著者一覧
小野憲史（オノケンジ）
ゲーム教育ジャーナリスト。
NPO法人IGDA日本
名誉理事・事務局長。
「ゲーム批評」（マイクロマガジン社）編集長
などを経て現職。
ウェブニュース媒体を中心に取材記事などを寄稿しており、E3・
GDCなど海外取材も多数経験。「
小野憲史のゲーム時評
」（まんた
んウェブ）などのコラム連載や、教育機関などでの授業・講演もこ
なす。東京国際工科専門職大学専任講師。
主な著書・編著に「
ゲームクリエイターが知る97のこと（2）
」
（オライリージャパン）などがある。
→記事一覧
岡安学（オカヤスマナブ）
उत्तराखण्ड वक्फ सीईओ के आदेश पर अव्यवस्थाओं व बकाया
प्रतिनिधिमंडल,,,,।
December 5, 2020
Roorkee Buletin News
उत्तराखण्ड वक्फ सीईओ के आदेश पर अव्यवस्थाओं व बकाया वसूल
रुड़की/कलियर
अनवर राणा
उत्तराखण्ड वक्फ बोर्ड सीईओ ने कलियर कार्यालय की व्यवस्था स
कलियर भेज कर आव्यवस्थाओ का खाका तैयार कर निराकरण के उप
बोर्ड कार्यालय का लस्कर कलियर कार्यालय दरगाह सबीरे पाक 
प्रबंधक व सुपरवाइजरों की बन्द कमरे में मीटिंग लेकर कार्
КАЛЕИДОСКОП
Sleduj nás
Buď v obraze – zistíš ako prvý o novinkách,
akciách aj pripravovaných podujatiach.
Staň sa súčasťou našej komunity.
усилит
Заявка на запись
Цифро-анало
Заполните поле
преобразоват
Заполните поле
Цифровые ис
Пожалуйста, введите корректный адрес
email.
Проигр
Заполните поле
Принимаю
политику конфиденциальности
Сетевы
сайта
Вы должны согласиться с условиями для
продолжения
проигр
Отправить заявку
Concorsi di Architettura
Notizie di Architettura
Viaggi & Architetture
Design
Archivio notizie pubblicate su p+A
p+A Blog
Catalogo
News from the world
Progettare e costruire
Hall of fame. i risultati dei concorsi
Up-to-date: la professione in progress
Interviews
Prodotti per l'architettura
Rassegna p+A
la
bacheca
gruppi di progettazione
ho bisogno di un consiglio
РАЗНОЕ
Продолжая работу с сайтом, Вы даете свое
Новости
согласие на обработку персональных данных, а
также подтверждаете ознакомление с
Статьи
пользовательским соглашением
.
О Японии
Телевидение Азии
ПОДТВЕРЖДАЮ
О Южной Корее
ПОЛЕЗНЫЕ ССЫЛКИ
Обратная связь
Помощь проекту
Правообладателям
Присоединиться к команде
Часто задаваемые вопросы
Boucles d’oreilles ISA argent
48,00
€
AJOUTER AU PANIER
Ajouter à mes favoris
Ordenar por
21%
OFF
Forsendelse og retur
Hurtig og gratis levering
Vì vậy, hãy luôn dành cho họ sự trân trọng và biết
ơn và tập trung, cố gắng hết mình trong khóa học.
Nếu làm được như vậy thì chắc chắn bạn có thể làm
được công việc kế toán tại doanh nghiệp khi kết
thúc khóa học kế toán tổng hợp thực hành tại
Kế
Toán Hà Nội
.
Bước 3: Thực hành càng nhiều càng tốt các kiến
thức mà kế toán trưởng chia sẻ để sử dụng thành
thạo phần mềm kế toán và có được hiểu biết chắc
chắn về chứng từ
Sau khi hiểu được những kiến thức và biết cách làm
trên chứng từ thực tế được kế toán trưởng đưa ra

### What you need to do
Arrange everything from the first line of the listing down to the line containing "उत्तराखण्ड वक्फ बोर्ड", that line included, as a Markdown table with the columns No. and Text. Give each line its row number and leave out blank lines.

### Task response
| No. | Text |
|---|---|
| 1 | 著者一覧 |
| 2 | 小野憲史（オノケンジ） |
| 3 | ゲーム教育ジャーナリスト。 |
| 4 | NPO法人IGDA日本 |
| 5 | 名誉理事・事務局長。 |
| 6 | 「ゲーム批評」（マイクロマガジン社）編集長 |
| 7 | などを経て現職。 |
| 8 | ウェブニュース媒体を中心に取材記事などを寄稿しており、E3・ |
| 9 | GDCなど海外取材も多数経験。「 |
| 10 | 小野憲史のゲーム時評 |
| 11 | 」（まんた |
| 12 | んウェブ）などのコラム連載や、教育機関などでの授業・講演もこ |
| 13 | なす。東京国際工科専門職大学専任講師。 |
| 14 | 主な著書・編著に「 |
| 15 | ゲームクリエイターが知る97のこと（2） |
| 16 | 」 |
| 17 | （オライリージャパン）などがある。 |
| 18 | →記事一覧 |
| 19 | 岡安学（オカヤスマナブ） |
| 20 | उत्तराखण्ड वक्फ सीईओ के आदेश पर अव्यवस्थाओं व बकाया |
| 21 | प्रतिनिधिमंडल,,,,। |
| 22 | December 5, 2020 |
| 23 | Roorkee Buletin News |
| 24 | उत्तराखण्ड वक्फ सीईओ के आदेश पर अव्यवस्थाओं व बकाया वसूल |
| 25 | रुड़की/कलियर |
| 26 | अनवर राणा |
| 27 | उत्तराखण्ड वक्फ बोर्ड सीईओ ने कलियर कार्यालय की व्यवस्था स |